╭──

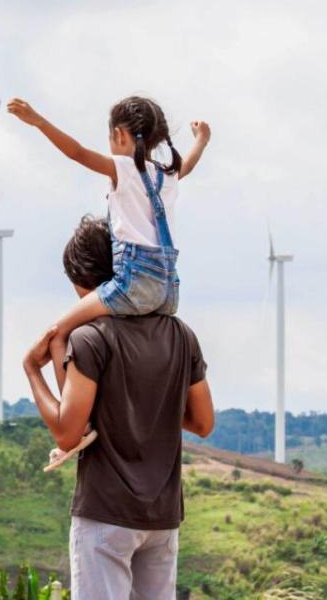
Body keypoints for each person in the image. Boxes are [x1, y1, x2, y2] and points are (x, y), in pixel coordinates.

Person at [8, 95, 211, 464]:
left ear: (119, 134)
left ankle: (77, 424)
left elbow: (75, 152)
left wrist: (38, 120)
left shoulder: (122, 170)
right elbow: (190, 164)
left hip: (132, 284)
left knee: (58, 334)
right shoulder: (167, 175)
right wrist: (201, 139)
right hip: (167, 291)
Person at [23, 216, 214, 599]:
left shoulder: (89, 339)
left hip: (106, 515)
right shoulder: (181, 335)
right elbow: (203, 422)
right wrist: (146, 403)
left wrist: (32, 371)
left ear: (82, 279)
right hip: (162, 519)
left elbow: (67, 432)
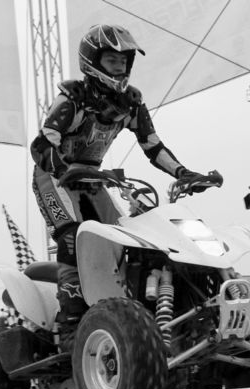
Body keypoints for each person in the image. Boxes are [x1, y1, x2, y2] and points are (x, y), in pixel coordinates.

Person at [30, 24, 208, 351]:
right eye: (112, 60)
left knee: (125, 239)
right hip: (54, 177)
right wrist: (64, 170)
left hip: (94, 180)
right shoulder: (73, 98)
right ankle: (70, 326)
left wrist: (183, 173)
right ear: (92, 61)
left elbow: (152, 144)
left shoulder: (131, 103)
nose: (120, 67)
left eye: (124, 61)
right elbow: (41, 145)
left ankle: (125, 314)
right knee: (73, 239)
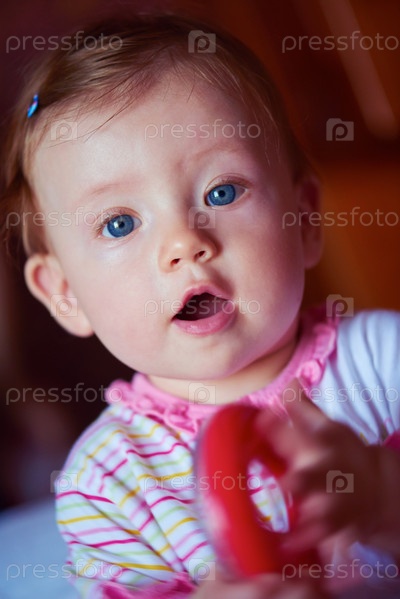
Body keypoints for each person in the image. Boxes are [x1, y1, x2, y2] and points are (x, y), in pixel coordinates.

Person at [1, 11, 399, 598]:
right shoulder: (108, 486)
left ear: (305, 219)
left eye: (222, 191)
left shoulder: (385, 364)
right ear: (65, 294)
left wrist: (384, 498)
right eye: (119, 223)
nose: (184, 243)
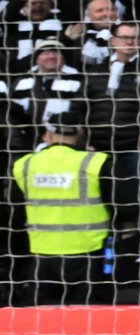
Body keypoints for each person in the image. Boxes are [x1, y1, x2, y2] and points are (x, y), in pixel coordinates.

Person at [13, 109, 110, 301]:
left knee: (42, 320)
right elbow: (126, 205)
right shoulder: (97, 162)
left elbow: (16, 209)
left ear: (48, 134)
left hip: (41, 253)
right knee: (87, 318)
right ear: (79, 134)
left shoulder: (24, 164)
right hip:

╰──

> [Directions]
Only one thing is required here: an exact copy of the lines from the one bearing "right hip: (167, 291)" through the final line above, both included, with pictures left out.

> [Exercise result]
right hip: (167, 291)
Person at [23, 216, 214, 599]:
left shoulder: (89, 339)
left hip: (106, 515)
right shoulder: (181, 335)
right elbow: (203, 422)
right wrist: (146, 403)
left wrist: (32, 371)
left ear: (82, 279)
right hip: (162, 519)
left elbow: (67, 432)
Body keypoints for each person in the image. Boxes are [x1, y1, x2, y2] and points are (x, y), in pixel coordinates.

Person at [30, 24, 208, 351]:
right eye: (112, 60)
left knee: (125, 239)
right hip: (54, 177)
right wrist: (64, 170)
left hip: (94, 180)
right shoulder: (73, 98)
right ankle: (70, 326)
left wrist: (183, 173)
right ear: (92, 61)
left elbow: (152, 144)
left shoulder: (131, 103)
nose: (120, 67)
left eye: (124, 61)
right elbow: (41, 145)
left ankle: (125, 314)
right knee: (73, 239)
Body keypoints for each person in the image. Boxes are [x1, y1, x2, y2] and points are (x, y), in pixel coordinates.

Person at [1, 11, 399, 598]:
right shoulder: (108, 486)
left ear: (305, 219)
left eye: (222, 191)
left shoulder: (385, 364)
right ear: (65, 294)
left wrist: (384, 498)
right eye: (119, 223)
nose: (184, 243)
Body keypoints for each person in the image. Boxes are [x1, y1, x2, y2] and points are (x, y), in pixel coordinates.

Person at [13, 109, 110, 301]:
left knee: (42, 320)
right elbow: (126, 205)
right shoulder: (97, 162)
left elbow: (16, 209)
left ear: (48, 134)
left hip: (41, 253)
right knee: (87, 318)
right ear: (79, 134)
left shoulder: (24, 164)
right hip:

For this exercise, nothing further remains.